What’s the news: A report from the AMA details how a few firms have a large collective share of the pharmacy benefit manager (PBM) market.
Based on data from 2022 and 2023, the AMA report—“Competition in PBM Markets and Vertical Integration of Insurers with PBMs: 2025 Update” (PDF)—suggests low levels of market competition and raise antitrust concerns as PBMs operate in markets with high levels of concentration.
On top of that, high vertical integration between PBMs and insurers threatens independent insurers and reduces transparency in the pharmaceutical supply chain. Most concerning of all is the potential for these factors to raise drug prices and jeopardize patients’ access to medications.
“As PBMs increasingly act in their own self-interest without transparency or accountability, drug prices rise and patients face health risks from cost-prohibitive drug treatments,” said AMA President Bobby Mukkamala, MD, an otolaryngologist in Flint, Michigan. “The AMA’s analysis is intended to provide insight to help policymakers understand the anticompetitive conditions in the PBM market that can result in harm to patients.”
Insurers typically use a PBM for three services: rebate negotiation, retail network management and claims adjudication. A mere four PBMs had about 67% of the market in each of those three services in 2023.
Those companies and their rebate-negotiation market shares for that year were:
- OptumRx—22.2%.
- CVS Health—18.9%.
- Express Scripts—15.5%.
- Prime Therapeutics—10.6%
High market concentration is also common at the local level. The Centers for Medicare & Medicaid Services (CMS) divides the country into 34 prescription drug plan (PDP) regions where insurers bid to offer prescription-drug coverage. Nearly 80% of PBM markets within those areas have been classified as “highly concentrated,” per federal antitrust guidelines.
Why it’s important: Large-scale consolidation leaves smaller insurers, employers, and patients with fewer choices. The lack of pricing transparency makes it difficult for consumers to understand why their drugs cost as much as they do, and why prices continue to rise.
“The AMA fully supports greater transparency and accountability that is needed to prohibit PBMs from engaging in opaque and harmful business practices,” said Dr. Mukkamala. This environment could lead to a marketplace in which insurers that don’t own or control a PBM cannot compete, which would increase the largest firms’ domination of the market further.

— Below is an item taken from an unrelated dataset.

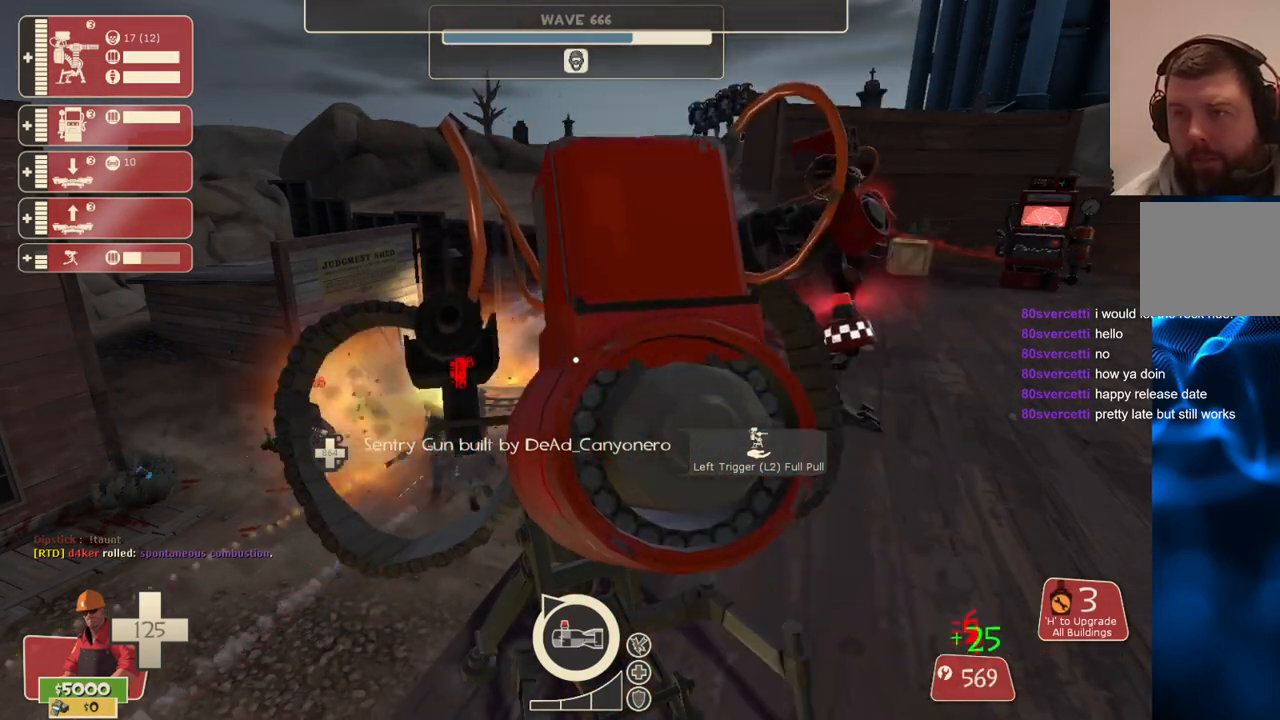
{"buttons": ["R2"], "left_stick": "center", "right_stick": "center", "events": []}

The AMA report documents high vertical integration between insurers and PBMs. In 2023, 77% of all prescription-drug plan enrollees, including those covered under both commercial and Medicare Part D plans, were covered by vertically integrated entities.
On average, 76% of drug-coverage lives across PDP regions were vertically integrated. This was even more pronounced in Medicare Part D, where 88% of enrollees were part of a vertically integrated plan, compared with 71% in the commercial market.
The largest PDP insurers share ownership with the largest PBMs, including:
- UnitedHealth Group, first in commercial PDP (13.2%) and Medicare Advantage PDP (29.4%) markets and third in the stand-alone PDP market (18.5%).
- CVS Health, the top stand-alone PDP insurer (27.2%).
- Humana, second in Medicare Advantage PDP and fourth in stand-alone PDP.
- Kaiser Permanente, second in the commercial PDP market.
These market conditions pose a risk of a lessening of competition and of driving up the price of insurance and drugs. Also, PBMs may lower reimbursements to pharmacies, especially smaller chains and independent drugstores, and not pass manufacturer rebates on to consumers. This also limits access for unaffiliated insurers to PBMs.
Learn more: All this has, properly, drawn the attention of policymakers and regulators, and some movement to rein in PBMs is underway. For example, Arkansas enacted a law barring PBMs from owning or operating pharmacies within the state. The law takes effect Jan. 1, 2026. Nearly 40 state attorneys general have urged Congress to take similar action. The House version of the recently enacted budget-reconciliation package did include measures to boost PBM transparency, but those elements were not included in the final measure signed into law.
The AMA’s TruthinRx campaign continues to call for system-wide regulatory reforms and more protection for patients and independent providers.